Exercise set:
1 - Pull out, word for word, the part of the PPP application passage that opens with the words containing "The current deadline" and closes with "borrowers to rectify.".
2 - List the groups that the PPP application passage says are experiencing error codes when submitting a PPP loan application.
===== Text segment
The current deadline for PPP applications is March 31, but many applications have run into problems in the U.S. Small Business Administration’s (SBA’s) PPP processing platform, which has refused to accept some applications due to system problems and has caught thousands of other applications in validation checks designed to prevent fraudulent applications from being approved. These validation checks can produce dozens of different error codes, many of which require significant manual labor on the part of lenders and borrowers to rectify.

“The PPP process issues are many,” Barry Melancon, CPA, CGMA, AICPA president and CEO, said in a press release Tuesday. “It is well documented that small businesses, nonprofits, and the CPAs who advise them are experiencing error codes when submitting a PPP loan application. We continue to provide input to the [SBA] about these problems and are hopeful more progress will be made soon.”
==========
===== Entries
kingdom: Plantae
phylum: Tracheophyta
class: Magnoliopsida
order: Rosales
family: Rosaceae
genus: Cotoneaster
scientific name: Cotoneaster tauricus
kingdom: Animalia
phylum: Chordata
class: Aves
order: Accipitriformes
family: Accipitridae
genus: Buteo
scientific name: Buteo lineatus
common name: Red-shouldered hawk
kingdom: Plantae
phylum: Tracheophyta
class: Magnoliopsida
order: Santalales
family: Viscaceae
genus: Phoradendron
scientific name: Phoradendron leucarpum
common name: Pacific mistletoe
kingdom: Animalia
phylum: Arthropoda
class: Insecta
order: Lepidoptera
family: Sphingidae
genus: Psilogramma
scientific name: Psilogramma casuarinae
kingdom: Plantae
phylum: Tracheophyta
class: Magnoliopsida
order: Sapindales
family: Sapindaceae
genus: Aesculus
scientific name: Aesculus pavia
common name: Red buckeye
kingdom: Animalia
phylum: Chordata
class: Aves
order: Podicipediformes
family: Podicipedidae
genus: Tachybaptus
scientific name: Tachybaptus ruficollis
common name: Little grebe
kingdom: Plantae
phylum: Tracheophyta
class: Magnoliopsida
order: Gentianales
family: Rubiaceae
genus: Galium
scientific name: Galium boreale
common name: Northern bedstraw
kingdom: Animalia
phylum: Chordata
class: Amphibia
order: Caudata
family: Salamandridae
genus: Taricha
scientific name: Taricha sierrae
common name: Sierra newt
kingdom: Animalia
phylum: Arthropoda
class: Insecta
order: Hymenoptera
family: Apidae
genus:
==========
Answers by task:
1 -
The current deadline for PPP applications is March 31, but many applications have run into problems in the U.S. Small Business Administration’s (SBA’s) PPP processing platform, which has refused to accept some applications due to system problems and has caught thousands of other applications in validation checks designed to prevent fraudulent applications from being approved. These validation checks can produce dozens of different error codes, many of which require significant manual labor on the part of lenders and borrowers to rectify.

2 -
- Small businesses
- Nonprofits
- The CPAs who advise them